Toi Ohomai Institute of Technology’s Windermere Campus celebrated the opening of a new $14 million student-centred learning space.
According to Dr Leon Fourie, Toi Ohomai chief executive, the new Te Ara o Mauao is a multi-purpose, technologically enhanced learning space, which offers greater informality and flexibility for learning.
The building also houses the institute’s creative arts students; the latest sound recording studios sit alongside purpose-built art, graphics, photography and creative spaces.
“Te Ara o Mauao is a truly magnificent building,” says Fourie.
“This building covers more than 3,500m2 and has capacity for over 700 students and staff in its classrooms, workrooms and laneways. It is the first of other such modern flexible learning environments for Toi Ohomai,” he says.
Bay of Plenty Regional Councillor, John Cronin MNZM, officially opened Te Ara o Mauao. Councillor Cronin, a long-time supporter of tertiary education in the Bay was delighted to help celebrate the opening.
“You, the educators of today, help to start in motion the plans and dreams that will change and our city and our region forever,” says Cronin. “The benefits are great and will benefit the whole community.”
The name Te Ara o Mauao was given by Huikakahu Kawe (Nga Te Ahi). It represents Toi Ohomai’s relationship with the Waimapu River, which runs alongside the western boundary of the Windermere Campus.
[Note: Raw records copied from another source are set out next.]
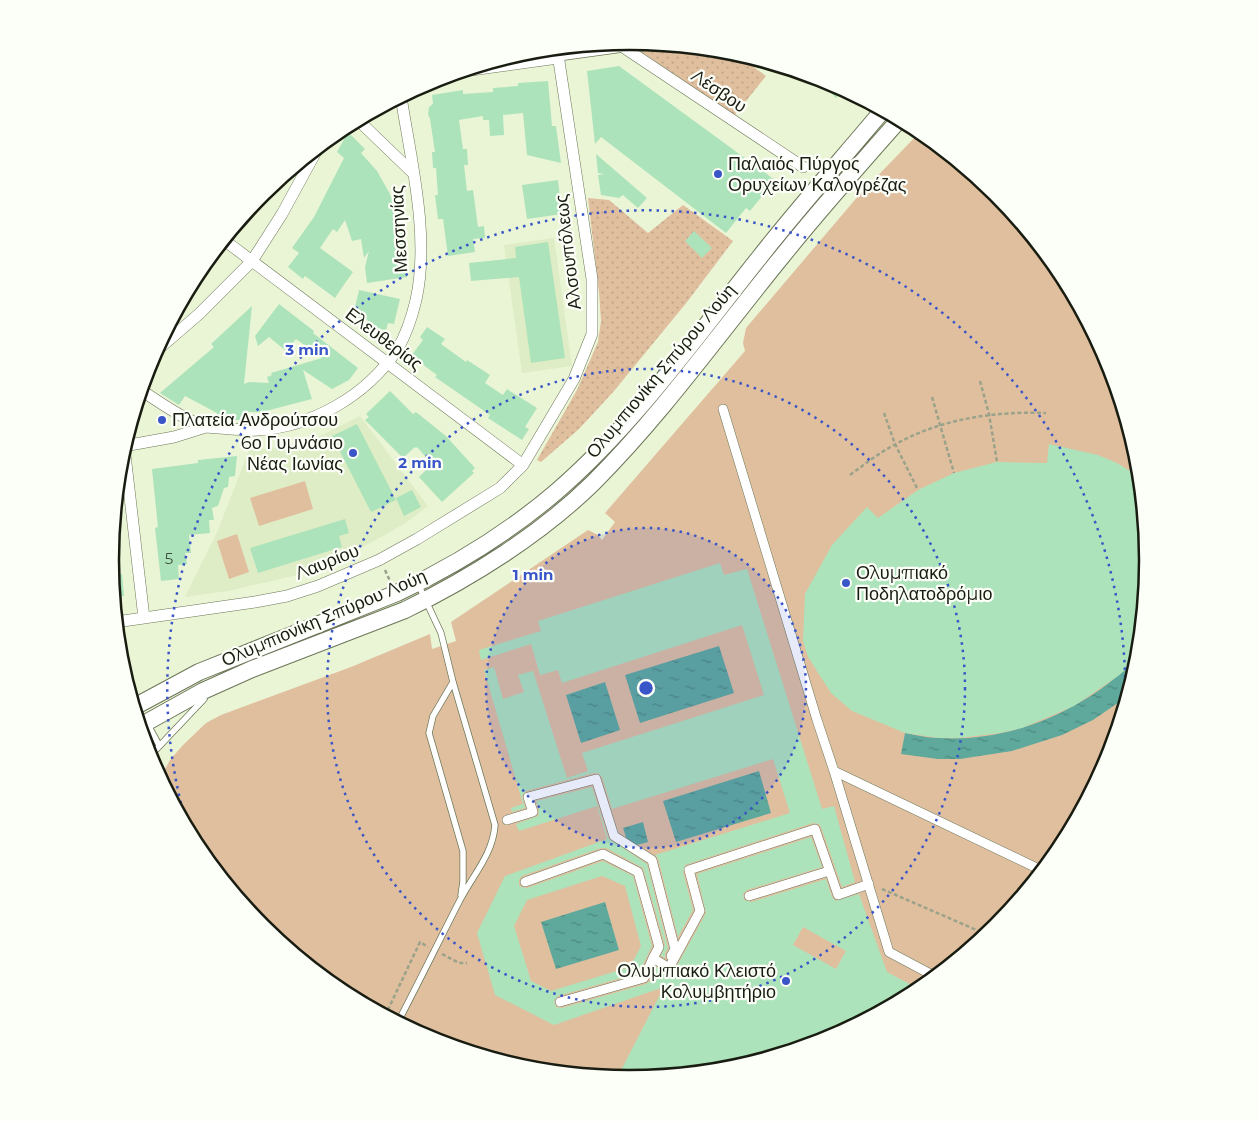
<svg xmlns="http://www.w3.org/2000/svg" width="1259" height="1121" viewBox="0 0 1259 1121" font-family="Montserrat,sans-serif">
	<style>
		.built { fill: #deedc5 }
		.grass { fill: url(#grass-dots) }
		.garden { fill: #e0bf9f }
		.water { fill: url(#water-ripples) }
		.building { fill: #ade3bb; fill-rule: evenodd }
		.lines { fill: none; stroke-linecap: round; stroke-linejoin: round }
		.service-casing { stroke: #6c7659; stroke-width: 7 }
		.pedestrian-casing { stroke: #6c7659; stroke-width: 10 }
		.minor-casing { stroke: #6c7659; stroke-width: 12 }
		.secondary-casing { stroke: #6c7659; stroke-width: 18 }
		.path { stroke: #9aa28a; stroke-width: 2.5; stroke-dasharray: 4 2.5; stroke-linecap: butt }
		.service { stroke: #fff; stroke-width: 5.5 }
		.pedestrian { stroke: #fff; stroke-width: 9 }
		.minor { stroke: #fff; stroke-width: 11 }
		.secondary { stroke: #fff; stroke-width: 16 }
		.ring { fill: none; stroke: #3955c7; stroke-width: 2.5; stroke-dasharray: 2.5 5 }
		.poi-dot { fill: #3955c7; stroke: #fcfef8; stroke-width: 2 }
		.labels { text-anchor: middle; stroke-width: 4.5; stroke-linejoin: round; paint-order: stroke }
		.number-label { font-size: 15px; fill: #3e4e3c }
		.street-label { font-size: 18px; fill: #191d11; stroke: #fcfef8 }
		.poi-label { font-size: 18px; fill: #191d11; stroke: #fcfef8; text-anchor: start }
		.rim { fill: none; stroke: #191d11; stroke-width: 2.5 }
		.centre { fill: #3955c7; stroke: #fcfef8; stroke-width: 2.5 }
		.ring-label { font-size: 15px; text-anchor: middle; font-weight: bold; fill: #3955c7; stroke: #fcfef8; stroke-width: 4.5; stroke-linejoin: round; paint-order: stroke }
	</style>
	<defs>
		<pattern id="grass-dots" width="8" height="8" patternUnits="userSpaceOnUse" patternTransform="scale(1.25)"><rect width="8" height="8" fill="#e0bf9f"/><path d="M2 2h.1M6 6h.1" fill="none" stroke="#c0a488" stroke-width="1.8" stroke-linecap="round"/></pattern>
		<pattern id="water-ripples" width="26" height="14" patternUnits="userSpaceOnUse" patternTransform="scale(1.25)"><rect width="26" height="14" fill="#5ea99c"/><path d="M2 4q2-2 4 0t4 0M15 11q2-2 4 0t4 0" fill="none" stroke="#4d897e"/></pattern>
	</defs>
	<rect width="100%" height="100%" fill="#eaf5d5"/>
	<path class="built" d="M554,238L572,366L522,373L504,245Z
		M360,416L428,506L407,522L385,535L334,562L297,575L263,583L228,591L185,597L218,530L249,450L290,446L320,436Z"/>
	<path class="grass" d="M636,42L731,51L766,76L734,116L633,46Z
		M588,198L609,200L648,233L683,205L733,241L687,302L614,391L579,429L541,462L537,460L577,390L598,342L601,321L599,292Z"/>
	<path class="garden" d="M921,131L997,194L1061,272L1109,362L1139,459L1149,561L1139,662L1109,759L1061,849L996,928L918,992L828,1040L731,1070L629,1080L528,1070L431,1040L341,992L262,927L198,849L160,778L170,760L183,745L206,723L221,715L351,667L430,634L432,649L456,641L451,622L588,530L598,535L602,540L615,522L605,513L745,351L743,343L746,328L859,195Z
		M305,481L313,509L259,526L250,498Z
		M237,534L249,572L229,579L217,541Z"/>
	<path class="water" d="M719,646L734,693L640,723L625,675Z
		M1137,660L1139,661L1128,696L1093,720L1062,735L1012,751L960,759H938L901,754L905,733C916,735 928,738 939,738C985,741 1035,728 1075,705C1098,693 1118,676 1137,660Z
		M605,682L620,730L581,743L566,695Z
		M759,771L771,813L676,842L663,801Z
		M643,822L648,842L629,847L623,828Z
		M605,902L619,950L556,969L541,922Z"/>
	<path class="building" d="M619,66L775,180L750,211L746,208L726,233L601,137L595,144L587,71Z
		M815,77L828,81L844,89L836,98Z
		M548,81L552,126H556L561,163L527,155L523,113L503,115L504,135L490,136L489,120H483V116L459,120L463,149H467L468,165H464L467,191L473,190L478,227L484,226L485,238L473,239L475,252L448,256L443,219H438L435,195H438L436,168H433L432,152H435L430,119L428,114L429,107L433,104L432,95L463,90V94L493,92V88L518,86V83Z
		M348,132L365,149L361,153L377,171L390,194L399,219L406,244L408,261L405,262L407,277L367,283L365,267L369,251L364,258L361,239L352,241L345,220L337,232L333,229L320,248L353,272L343,286H341H343L335,298L305,276L303,279L288,267L299,253L292,248L314,217L344,158L337,152Z
		M596,154L647,198L638,208L623,195L619,198L601,195L598,175L604,174L598,173Z
		M558,180L562,214L527,219L522,185Z
		M694,231L712,248L702,258L685,241Z
		M548,242L565,358L531,363L519,277L471,281L469,263L516,258L515,247Z
		M359,290L400,299L394,324L388,323L386,330L366,326L368,320L353,316Z
		M279,304L314,331L313,333L358,368L349,380L332,389L303,370L312,399L262,412H243L241,420H215L217,413L185,396L179,405L160,393L214,347L211,344L252,306L244,384L249,382L269,383L267,377L272,375L271,373L322,358L296,339L286,351L269,337L258,346L255,336Z
		M427,327L445,339L441,344L466,362L467,360L490,375L485,383L503,395L507,389L537,408L525,427L529,429L522,440L488,418L490,415L435,377L437,375L411,356L423,340L420,337Z
		M390,391L413,414L416,412L446,436L475,468L472,471L474,473L442,502L419,477L432,464L417,447L416,448L415,447L403,458L365,420L369,417L366,414Z
		M357,424L396,500L371,512L332,436Z
		M1049,444L1098,455L1117,463L1141,478L1149,561L1139,658L1118,676L1074,706L1022,728L1000,733L959,738H939L905,733L852,711L831,693L808,657L803,641L805,594L832,545L867,507L878,518L918,490L954,473L997,462L1047,463Z
		M237,456L235,476L229,477L228,487L224,488L218,506L212,508L214,520H209L210,533L189,535L191,553H185L187,564L178,565L179,579L161,581L155,528L158,527L152,469L198,463V460Z
		M412,490L421,507L404,516L396,498Z
		M345,519L349,533L339,536L342,547L258,573L250,548Z
		M720,563L724,575L747,569L822,809L834,806L855,882L842,887L821,827L819,824L813,823L685,865L683,872L693,910L678,937L658,858L655,855L790,813L773,759L612,809L602,777L598,773H594L526,791L522,796L525,808L512,812L511,808L523,804L484,670L494,667L503,699L524,692L518,675L533,671L567,778L588,771L582,753L764,695L742,625L562,683L558,670L540,675L531,644L481,660L479,650L541,631L538,621Z
		M122,574L124,596L114,597L112,575Z
		M592,787L608,838L647,864L668,948L665,953V958L661,956L665,945L643,868L606,848H601L522,876L519,880V885L521,887L527,888L603,861L633,876L652,946L639,973L558,996L554,1001L556,1007L562,1008L646,984L650,981L656,967L666,974L673,973L706,913L697,874L811,837L822,867L747,890L743,894L744,900L751,902L826,879L832,897L836,901L859,894L887,972L921,990L828,1040L731,1070L629,1080L617,1078L664,987L554,1025L495,995L477,933L505,876L607,839L597,806L519,831L516,824L538,816L539,811L536,801ZM602,876L625,886L641,946L630,967L551,991L531,981L514,926L527,900ZM803,927L846,951L836,969L793,945Z"/>
	<g class="lines">
		<defs>
			<path id="service" d="M558,58L623,49
				M453,682L433,716L429,733L463,851V882L461,895
				M147,723L159,745
				M149,757L204,699
				M398,1022C419,982 439,941 460,900C473,875 493,854 495,825L453,682L441,633L418,584"/>
			<path id="pedestrian" d="M723,409L817,720L834,771L1043,871
				M834,771L889,952L936,977
				M507,820L533,812L528,797L596,779L614,836L652,860L675,949L671,956
				M525,882L603,854L638,872L659,947L653,958L669,968L700,911L689,870L815,829L838,895L869,884
				M749,896L829,871
				M560,1002L644,978L653,958"/>
			<path id="minor" d="M617,43L803,167
				M464,71L558,58
				M358,120L413,173
				M224,240L523,465
				M155,352L199,314L252,261L282,214L318,148
				M141,390C157,401 189,423 207,427C215,428 223,428 230,429C239,429 248,431 257,430C312,427 366,396 397,350C406,335 412,317 416,300C430,237 411,160 401,97
				M124,446L144,618
				M124,446L174,437L206,427
				M116,622L255,602L287,596L318,586L379,560L417,539L500,488L523,465L574,379L592,334V279L557,48"/>
			<path id="secondary" d="M134,707L199,672L397,593C454,566 508,533 556,492C633,426 696,337 759,258C799,207 842,159 883,110
				M140,726L203,691L252,669L405,610C471,578 541,534 593,483C663,413 721,331 784,254C821,208 861,163 900,119"/>
		</defs>
		<use href="#service" class="service-casing"/>
		<use href="#pedestrian" class="pedestrian-casing"/>
		<use href="#minor" class="minor-casing"/>
		<use href="#secondary" class="secondary-casing"/>
		<path class="path" d="M980,381L989,414L997,462
			M932,397L954,473
			M884,413L895,444L918,490
			M850,475C865,464 879,453 894,445C940,419 994,411 1046,413
			M385,570L390,581
			M882,889L988,935
			M442,954L459,963H467
			M385,1016L420,942L428,947"/>
		<use href="#service" class="service"/>
		<use href="#pedestrian" class="pedestrian"/>
		<use href="#minor" class="minor"/>
		<use href="#secondary" class="secondary"/>
	</g>
	<circle cx="646" cy="688" r="160" fill="#3955c7" fill-opacity=".12"/>
	<g class="ring">
		<circle cx="646" cy="688" r="160"/>
		<circle cx="646" cy="688" r="319"/>
		<path d="M189 832A479 479 0 1 1 1125 705"/>
	</g>
	<g class="poi-dot">
		<circle cx="718" cy="174" r="5"/>
		<circle cx="162" cy="420" r="5"/>
		<circle cx="353" cy="453" r="5"/>
		<circle cx="846" cy="583" r="5"/>
		<circle cx="786" cy="981" r="5"/>
	</g>
	<g class="labels">
		<g class="number-label">
			<text x="169" y="564">5</text>
		</g>
		<g class="street-label">
			<text transform="translate(719 91) rotate(34)" y="6">Λέσβου</text>
			<text transform="translate(399 229) rotate(-93)" y="6">Μεσσηνίας</text>
			<text transform="translate(568 252) rotate(-97)" y="6">Αλσουπόλεως</text>
			<text transform="translate(384 339) rotate(37)" y="6">Ελευθερίας</text>
			<text transform="translate(661 371) rotate(-50)" y="6">Ολυμπιονίκη Σπύρου Λούη</text>
			<text transform="translate(327 562) rotate(-22)" y="6">Λαυρίου</text>
			<text transform="translate(324 618) rotate(-23)" y="6">Ολυμπιονίκη Σπύρου Λούη</text>
		</g>
		<g class="poi-label">
			<text x="728" y="170">Παλαιός Πύργος<tspan x="728" dy="21">Ορυχείων Καλογρέζας</tspan></text>
			<text x="172" y="426">Πλατεία Ανδρούτσου</text>
			<text x="343" y="449" text-anchor="end">6ο Γυμνάσιο<tspan x="343" dy="21">Νέας Ιωνίας</tspan></text>
			<text x="856" y="579">Ολυμπιακό<tspan x="856" dy="21">Ποδηλατοδρόμιο</tspan></text>
			<text x="776" y="977" text-anchor="end">Ολυμπιακό Κλειστό<tspan x="776" dy="21">Κολυμβητήριο</tspan></text>
		</g>
	</g>
	<path d="M0 0H1259V1121H0ZM119 560a510 510 0 1 1 1020 0a510 510 0 1 1-1020 0Z" fill="#fcfef8" fill-rule="evenodd"/>
	<path class="rim" d="M119 560a510 510 0 1 1 1020 0a510 510 0 1 1-1020 0Z"/>
	<circle cx="646" cy="688" r="8" class="centre"/>
	<g class="ring-label">
		<text x="307" y="355">3 min</text>
		<text x="420" y="468">2 min</text>
		<text x="533" y="580">1 min</text>
	</g>
</svg>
The name is based on the journey of Mauao and how Mauao earned his mana. Likewise, students come to Toi Ohomai and their lives are changed when they are ‘caught in the light of knowledge and understanding’; their mana, like Mauao’s, is enhanced and valued as they continue their journey applying their learnings not just for their own benefit, but for the benefit of others.